Regarding the Google Talk above:
Should Google go Nuclear?
My answer is yes.
With solar concentrator electric harnessing of fusion energy from 93 million miles away.
Sorry to break bubbles, but fusion is 10 years into the future. It always was and it always will be, as the running joke in the community goes.
In an ideal world, what Dr. Bussard says is true. In fact, fusion is not difficult. Over unity can be achieved rather easily.
However, the part that is hidden under the rug is that there is no humanly known or predicted way that the energy can be harnessed successfully without running into radioactivity issues.
Think about a hydrogen bomb. It explodes, and it would be very difficult to utilize its energy for producing electricity. It's an extreme reaction.
The fusion reactor, while built with the aim of addressing the 'taming of that energy to useful purposes,' suffers from the similar issue. Yes, the reaction can be sustained. However, when it comes time to harness the energy, the particles created in the reaction, when interacting with matter, tend to break apart that matter, and make it radioactive. If you have matter interacting with the fusion products, you get radioactivity. The only way that you can capture the energy is when the fusion products react with matter - such as a jacket around the reactor that captures the energy, and in one route, heats water to make steam to run turbines.

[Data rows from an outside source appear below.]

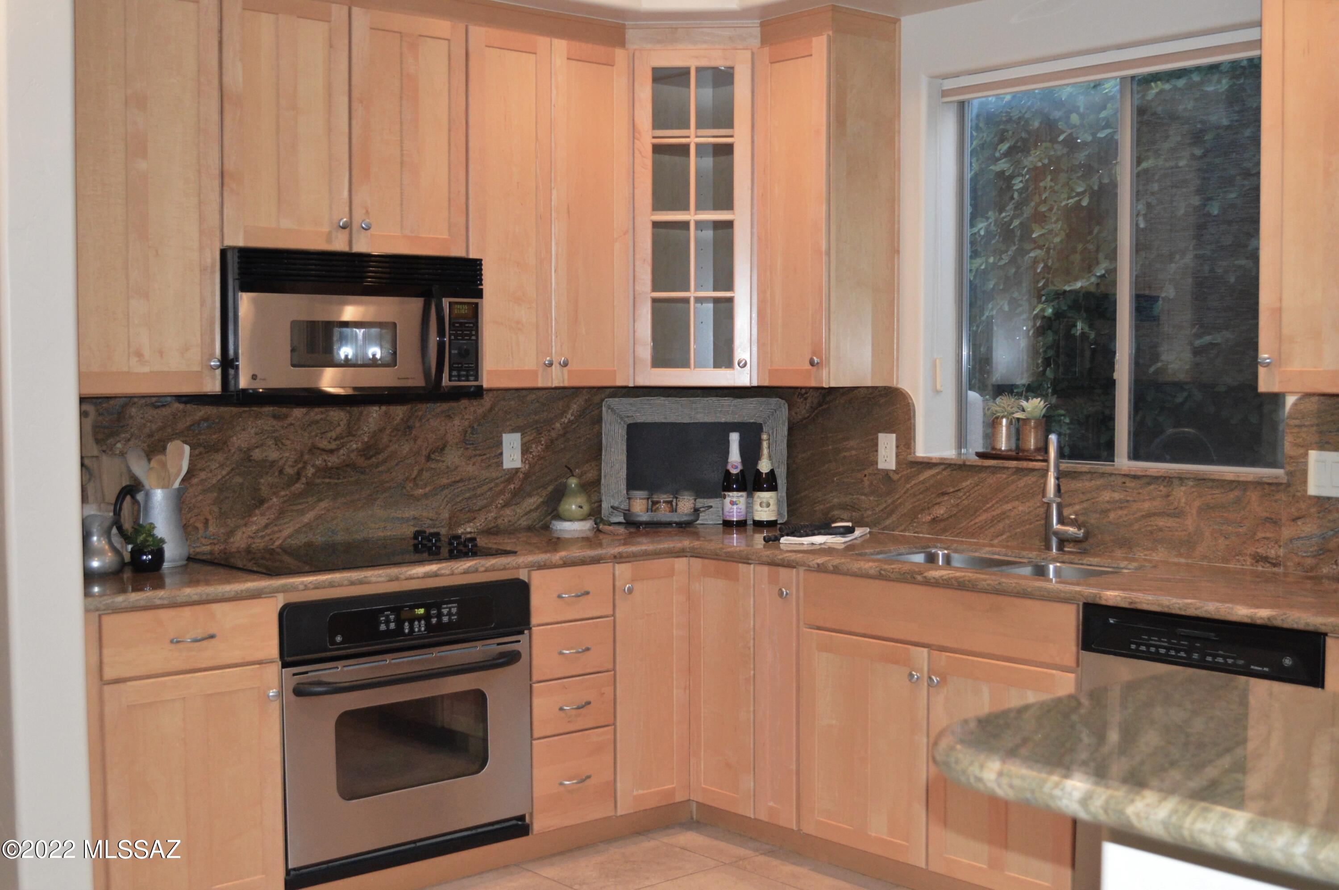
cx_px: 670
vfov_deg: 34.1
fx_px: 1449
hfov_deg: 49.6
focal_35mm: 39
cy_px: 445
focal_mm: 26
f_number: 4.2
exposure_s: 1/60
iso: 2500
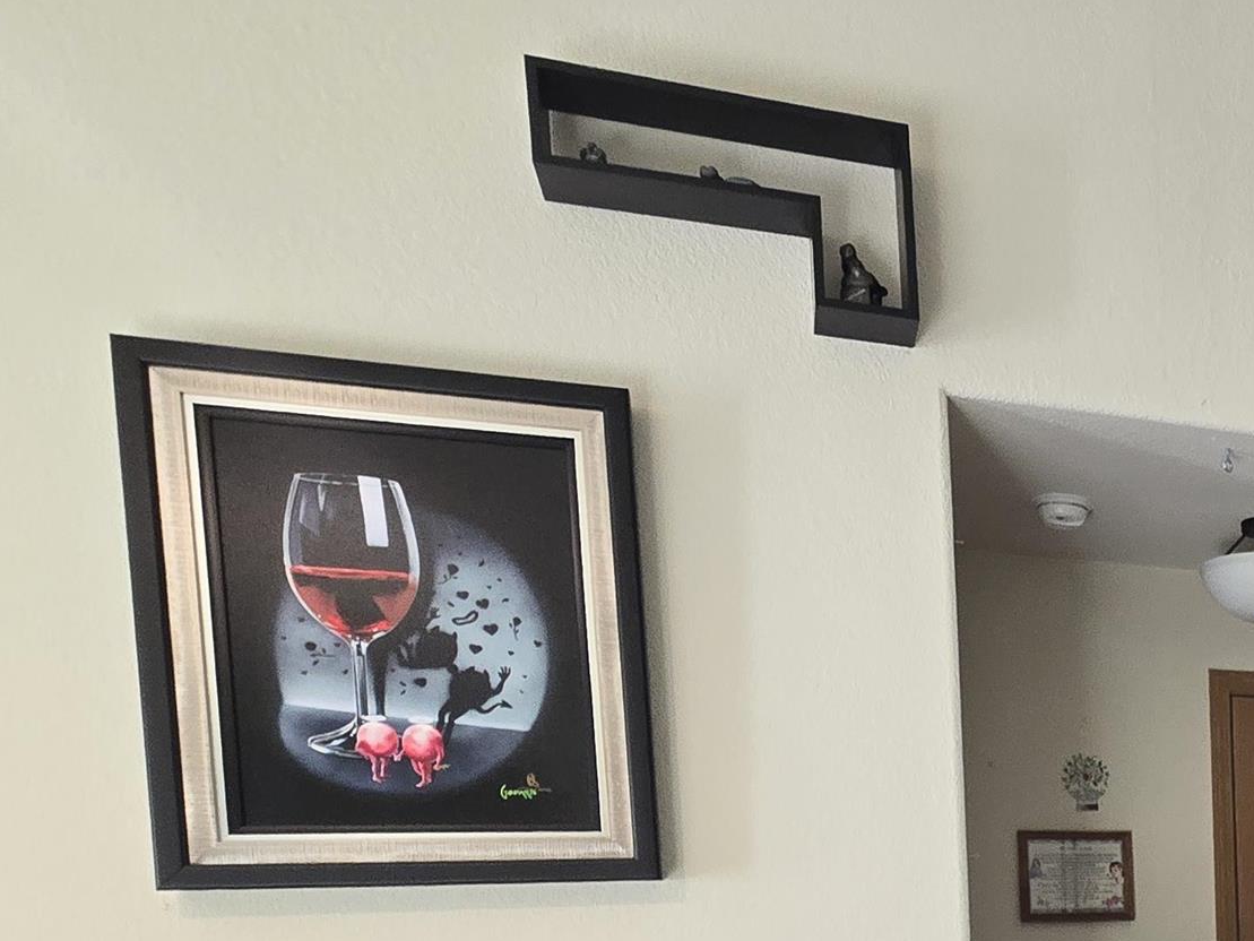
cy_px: 991
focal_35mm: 36
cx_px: 1446
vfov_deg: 35.0
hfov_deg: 39.6
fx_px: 1304
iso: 250
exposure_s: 1/60
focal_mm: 2.2
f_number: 2.2
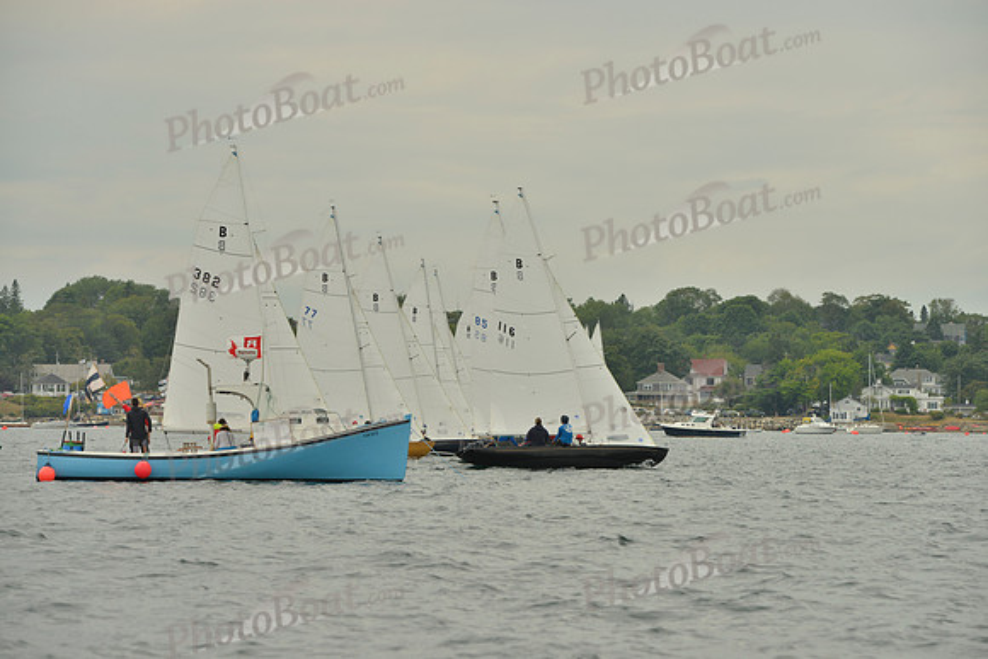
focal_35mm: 135
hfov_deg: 15.2
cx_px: 494
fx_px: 3706
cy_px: 330
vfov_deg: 10.2
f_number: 7.1
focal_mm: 135
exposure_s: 1/800
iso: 200
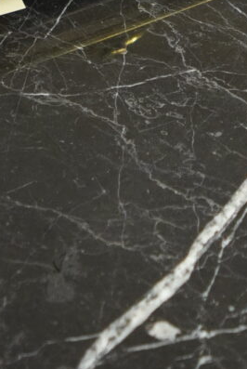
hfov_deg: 5.7
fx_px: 2484
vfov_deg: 8.2
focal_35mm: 242
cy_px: -317
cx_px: 182
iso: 800
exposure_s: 1/125
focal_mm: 39.7
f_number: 2.8
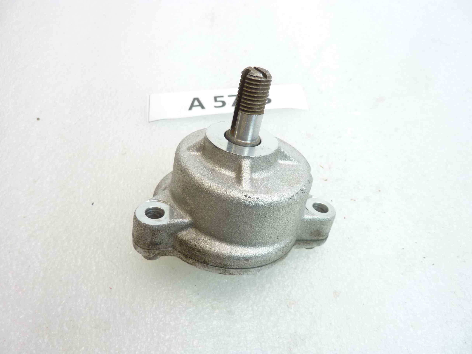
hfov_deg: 69.4
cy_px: 177
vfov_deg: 54.9
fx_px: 341
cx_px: 236
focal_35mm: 25
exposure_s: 1/15
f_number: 3.3
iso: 80
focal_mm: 4.1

Thus, when you try to capture fusion energy, you get radioactivity. Period.
Idealists point to aneutronic fusion reactions as a possible solution to the radioactivity issue. However, that's an idealization. In reality, you will always have some side reactions that produce neutrons. Neutrons are responsible for the radioactivity that is created.
Thus, natural law and basic science indicated to me: why are we messing around with the possibility of a complex solution, which is likely to involve centralization of this technology, when we could already use fusion, economically, in the form of capturing solar thermal energy with concentrators to make electricity? Furthermore, if we open-source the solar concentrator technology, we will bring down the cost a factor of 2-10 times, which means that it will be ECONOMICALLY FEASIBLE THROUGHOUT MOST OF THE WORLD. That is our approach. It's once again the question of appropriate technology. I have a hard time imagining that fusion can become an appropriate technology, given basic physics.
I think the question of fusion boils down to values. I challenge the masterminds behind fusion to be the on-the-ground workers who will be dealing with the radioactive waste. I can guarantee you that if fusion ever comes about, those two groups will not be the same people.
In summary, Google Talks should invite OSE for a presentation on a different approach to energy abundance - one which will not please most people because of its simplicity and contrarian nature. We are ready, however, to substantiate our claims based on the cost-reduction results that we have proven repeatedly within the scope of our work.